:: INSTRUCTIONS FOR THE TASK ::
Up to and including the line holding "estimez le prix de vente d’un bien", write out the data exactly from its first line, but not the pictures.

:: DATA IN THIS EXERCISE ::
----------
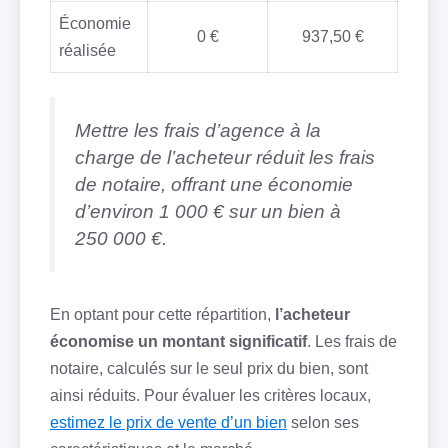
Économie
0 €
937,50 €
réalisée
Mettre les frais d’agence à la
charge de l’acheteur réduit les frais
de notaire, offrant une économie
d’environ 1 000 € sur un bien à
250 000 €.
En optant pour cette répartition,
l’acheteur
économise un montant significatif
. Les frais de
notaire, calculés sur le seul prix du bien, sont
ainsi réduits. Pour évaluer les critères locaux,
estimez le prix de vente d’un bien
selon ses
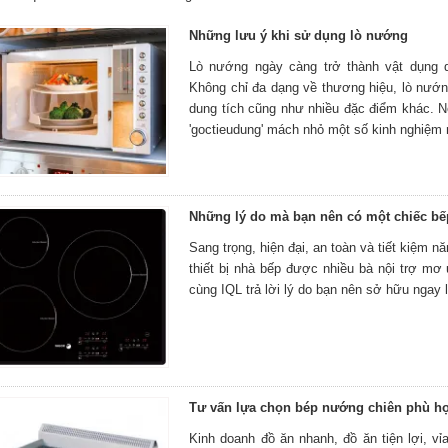
Những lưu ý khi sử dụng lò nướng
Lò nướng ngày càng trở thành vật dụng q
Không chỉ đa dạng về thương hiệu, lò nướn
dung tích cũng như nhiều đặc điểm khác. 
'goctieudung' mách nhỏ một số kinh nghiệm 
Những lý do mà bạn nên có một chiếc bế
Sang trọng, hiện đại, an toàn và tiết kiệm 
thiết bị nhà bếp được nhiều bà nội trợ mơ
cùng IQL trả lời lý do bạn nên sở hữu ngay 
Tư vấn lựa chọn bép nướng chiên phù h
Kinh doanh đồ ăn nhanh, đồ ăn tiện lợi, v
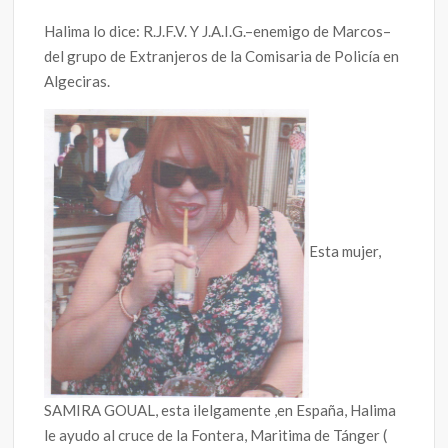
Halima lo dice: R.J.F.V. Y J.A.I.G.–enemigo de Marcos–
del grupo de Extranjeros de la Comisaria de Policía en
Algeciras.
Esta mujer,
SAMIRA GOUAL, esta ilelgamente ,en España, Halima
le ayudo al cruce de la Fontera, Maritima de Tánger (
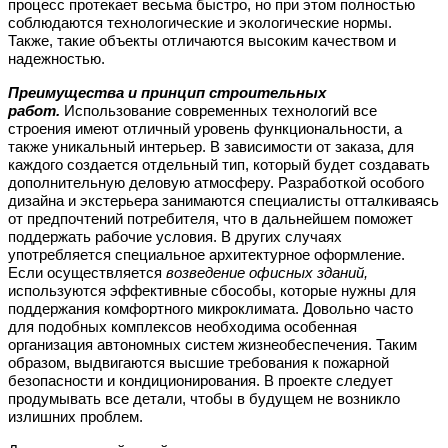
процесс протекает весьма быстро, но при этом полностью
соблюдаются технологические и экологические нормы.
Также, такие объекты отличаются высоким качеством и
надежностью.
Преимущества и принцип строительных
работ.
Использование современных технологий все
строения имеют отличный уровень функциональности, а
также уникальный интерьер. В зависимости от заказа, для
каждого создается отдельный тип, который будет создавать
дополнительную деловую атмосферу. Разработкой особого
дизайна и экстерьера занимаются специалисты отталкиваясь
от предпочтений потребителя, что в дальнейшем поможет
поддержать рабочие условия. В других случаях
употребляется специальное архитектурное оформление.
Если осуществляется
возведение офисных зданий,
используются эффективные сбособы, которые нужны для
поддержания комфортного микроклимата. Довольно часто
для подобных комплексов необходима особенная
организация автономных систем жизнеобеспечения. Таким
образом, выдвигаются высшие требования к пожарной
безопасности и кондиционирования. В проекте следует
продумывать все детали, чтобы в будущем не возникло
излишних проблем.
----------
:: COMPLETED EXERCISE ::
Économie
0 €
937,50 €
réalisée
Mettre les frais d’agence à la
charge de l’acheteur réduit les frais
de notaire, offrant une économie
d’environ 1 000 € sur un bien à
250 000 €.
En optant pour cette répartition,
l’acheteur
économise un montant significatif
. Les frais de
notaire, calculés sur le seul prix du bien, sont
ainsi réduits. Pour évaluer les critères locaux,
estimez le prix de vente d’un bien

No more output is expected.